Paul's response was to write a massive No. 1 hit called "Silly Love Songs," in which he sings:
"Some people want to fill the world with silly love songs
And what's wrong with that?
I'd like to know, because here I go again
I love you"
Yep, a massive hit with a chorus that's was merely "I love you." The most brilliantly passive-aggressive f**k you ever.

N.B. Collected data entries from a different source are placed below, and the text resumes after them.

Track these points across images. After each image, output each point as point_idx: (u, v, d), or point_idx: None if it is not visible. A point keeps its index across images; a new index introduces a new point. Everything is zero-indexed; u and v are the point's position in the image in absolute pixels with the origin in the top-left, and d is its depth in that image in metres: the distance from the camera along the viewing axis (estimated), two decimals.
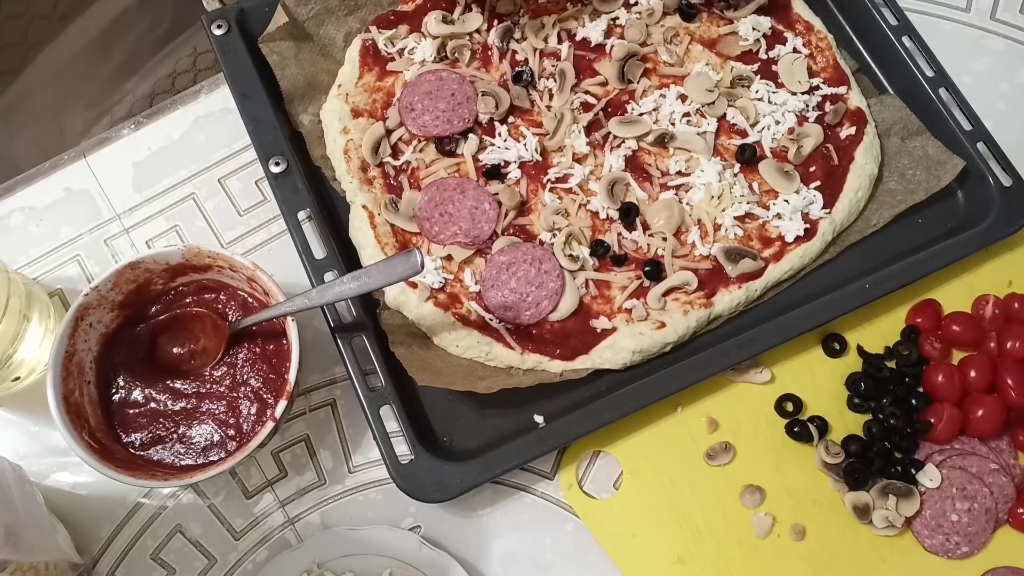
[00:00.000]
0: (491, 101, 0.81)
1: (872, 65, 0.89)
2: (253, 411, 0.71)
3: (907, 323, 0.81)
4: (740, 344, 0.75)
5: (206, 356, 0.72)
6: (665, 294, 0.77)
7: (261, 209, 0.83)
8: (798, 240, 0.80)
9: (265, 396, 0.71)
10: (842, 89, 0.85)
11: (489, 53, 0.84)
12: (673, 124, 0.82)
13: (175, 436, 0.70)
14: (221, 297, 0.74)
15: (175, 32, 1.22)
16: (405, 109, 0.80)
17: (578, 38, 0.85)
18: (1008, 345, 0.78)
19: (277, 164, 0.77)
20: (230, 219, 0.82)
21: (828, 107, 0.84)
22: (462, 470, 0.70)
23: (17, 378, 0.74)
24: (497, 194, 0.78)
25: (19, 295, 0.71)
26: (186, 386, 0.72)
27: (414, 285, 0.75)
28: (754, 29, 0.85)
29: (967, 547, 0.73)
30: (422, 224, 0.77)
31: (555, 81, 0.83)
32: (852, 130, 0.83)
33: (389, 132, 0.80)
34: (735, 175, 0.81)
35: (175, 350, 0.72)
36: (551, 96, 0.82)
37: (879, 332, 0.80)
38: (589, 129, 0.82)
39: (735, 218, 0.80)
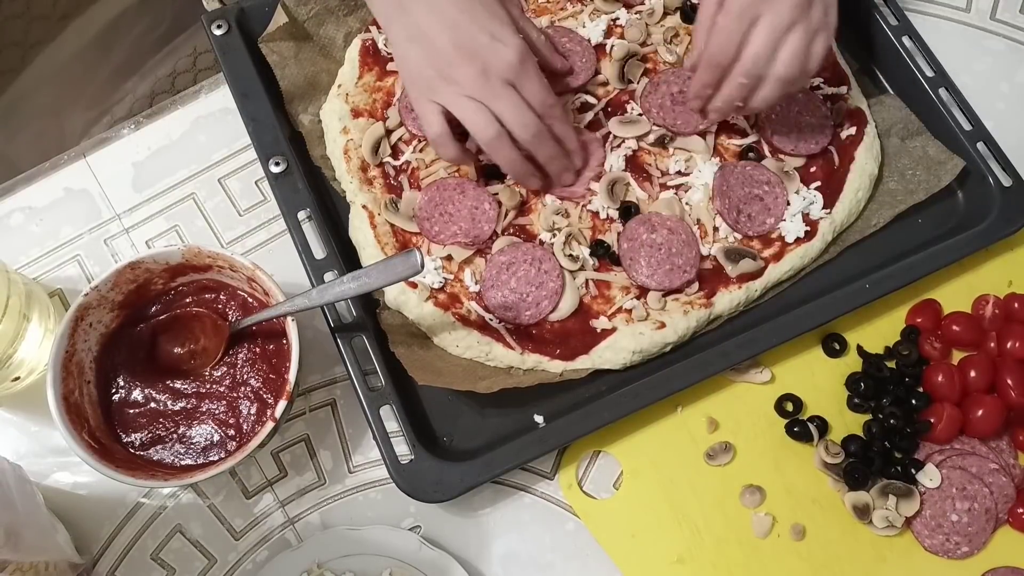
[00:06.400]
0: None
1: (872, 65, 0.89)
2: (253, 411, 0.71)
3: (907, 323, 0.81)
4: (740, 344, 0.75)
5: (206, 356, 0.72)
6: (665, 294, 0.77)
7: (261, 209, 0.83)
8: (798, 241, 0.80)
9: (265, 396, 0.71)
10: (842, 89, 0.85)
11: None
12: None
13: (175, 436, 0.70)
14: (221, 297, 0.74)
15: (175, 32, 1.22)
16: (405, 109, 0.80)
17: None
18: (1008, 345, 0.78)
19: (277, 164, 0.77)
20: (230, 219, 0.82)
21: (828, 107, 0.84)
22: (462, 470, 0.70)
23: (17, 378, 0.74)
24: (497, 194, 0.78)
25: (19, 295, 0.71)
26: (186, 386, 0.72)
27: (414, 285, 0.75)
28: None
29: (967, 547, 0.73)
30: (422, 224, 0.77)
31: None
32: (852, 130, 0.83)
33: (389, 132, 0.80)
34: None
35: (175, 350, 0.72)
36: None
37: (879, 332, 0.80)
38: (589, 129, 0.82)
39: None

And it's pretty hard to beat up on McCartney for writing love songs when he spent the '70s in a blissful marriage to Linda McCartney, whereas Lennon's decade was more tumultuous, with a rocky relationship with Yoko and some heroin problems. But by 1980, Lennon's life had sorted out. He was back together with Yoko, spending time with his baby, Sean, and getting back to recording. In short, his life was more closely resembling that of McCartney, who had already thrown himself into a stable family life. The result is Lennon's great work on his final album, Double Fantasy. Now, don't get me wrong: I love the album, but basically it's a bunch of silly love songs. Take a listen to "(Just Like) Starting Over" or "Woman."
Basically, after spending the '70s perfecting an image as the true troubled artist, responsible for the most "legit" Beatles and solo music, John Lennon seemed to remember that, much like his friend Paul McCartney, he liked pop music and love songs. Double Fantasy would be deemed saccharine if it weren't so sincere and catchy. Still, it took tremendous balls to release such a simply romantic album after spending 10 years talking politics and publicly dumping on his former partner for writing pop songs. Clearly, Lennon was aware of the public's perception. I remember listening to "The Lost Lennon Tapes" as a boy and hearing him mock "Woman" during the recording by comparing it to his earlier Beatles composition "Girl." (YouTube has failed me though ...) But he was brave enough to pursue a simple, honest, romantic album, and due to that sincerity, his change of heart reads more like maturity than hypocrisy.